Content Signals
The Content Signals framework: how to declare your content usage preferences to AI agents using HTTP headers and HTML meta tags.
2026-02-01
What are Content Signals?
Content Signals is an open framework (announced by Cloudflare in September 2025) that allows any content publisher to express their preferences for how their content can be used after it has been accessed by an AI system.
The official specification is maintained at contentsignals.org.
It addresses a fundamental problem: robots.txt controls access (can you crawl this?), but has no mechanism to express what can be done with the content after access. Content Signals fills this gap.

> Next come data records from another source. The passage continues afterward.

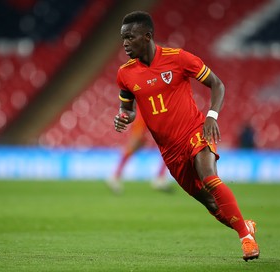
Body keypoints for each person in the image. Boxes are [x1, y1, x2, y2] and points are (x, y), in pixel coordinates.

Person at [113, 11, 259, 261]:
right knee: (211, 204)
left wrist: (212, 115)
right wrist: (124, 117)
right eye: (122, 38)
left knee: (210, 178)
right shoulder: (124, 74)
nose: (125, 43)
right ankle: (245, 228)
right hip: (169, 152)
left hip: (195, 132)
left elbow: (217, 84)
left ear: (147, 36)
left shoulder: (178, 59)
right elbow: (127, 109)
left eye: (130, 37)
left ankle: (246, 241)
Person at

The three permission dimensions
| Dimension | Key | Description |
|---|---|---|
| AI Training | ai-train |
Can this content be used to train AI models? |
| AI Search | search |
Can this content appear in AI-generated search results? |
| AI Input | ai-input |
Can this content be included in LLM context windows (agentic use)? |
Each dimension can be set to yes, no, or omitted (meaning not specified).
Declaring Content Signals
Via HTTP response header
The Content-Signal header is the primary method:
Content-Signal: ai-train=yes, search=yes, ai-input=yes
Other examples:
# Allow search results but prohibit training and agentic use
Content-Signal: ai-train=no, search=yes, ai-input=no
# Prohibit all AI usage
Content-Signal: ai-train=no, search=no, ai-input=no
# Allow everything
Content-Signal: ai-train=yes, search=yes, ai-input=yes
Via HTML meta tag
For pages where you cannot control response headers:
<meta name="content-signal" content="ai-train=no, search=yes, ai-input=yes" />
In llms.txt
You can declare a site-wide policy directly in your llms.txt:
# Content Signal
content-signal: ai-train=no, search=yes, ai-input=yes
Content Signals and Markdown for Agents
When Cloudflare's Markdown for Agents feature converts your HTML to Markdown, it automatically includes a permissive Content-Signal header in the response:
Content-Signal: ai-train=yes, search=yes, ai-input=yes
Future versions of Markdown for Agents will allow you to define custom Content Signal policies per zone in the Cloudflare dashboard.
Relationship with robots.txt and noindex
These tools are complementary, not redundant:
| Tool | Controls |
|---|---|
robots.txt |
Whether a bot can crawl a URL |
noindex meta tag |
Whether a page appears in traditional search results |
Content-Signal header |
What AI systems can do with the content after accessing it |
You can block crawling via robots.txt and still declare Content Signals for content that is legitimately accessed. Conversely, you may allow crawling but prohibit AI training.
Implementing in Next.js
Global header in next.config.js
// next.config.js
module.exports = {
async headers() {
return [
{
source: "/:path*",
headers: [
{
key: "Content-Signal",
value: "ai-train=no, search=yes, ai-input=yes",
},
],
},
];
},
};
Per-page in a Route Handler
export async function GET() {
return new Response(content, {
headers: {
"Content-Type": "text/html",
"Content-Signal": "ai-train=yes, search=yes, ai-input=yes",
},
});
}
Ecosystem adoption
As of early 2026, Content Signals is supported by:
- Cloudflare (Markdown for Agents automatically includes the header)
- contentsignals.org (the open specification)
Adoption by AI labs (OpenAI, Anthropic, Google) for automatic compliance is still in progress. However, declaring your policy now ensures you are positioned as standards evolve, and it provides legal and contractual clarity.
Recommendation
Define and declare a Content Signal policy for your site. Start with a permissive policy if your content is meant to be publicly discoverable:
Content-Signal: ai-train=no, search=yes, ai-input=yes
This allows AI systems to surface your content in search results and use it in agent responses, without granting blanket rights to use it as training data.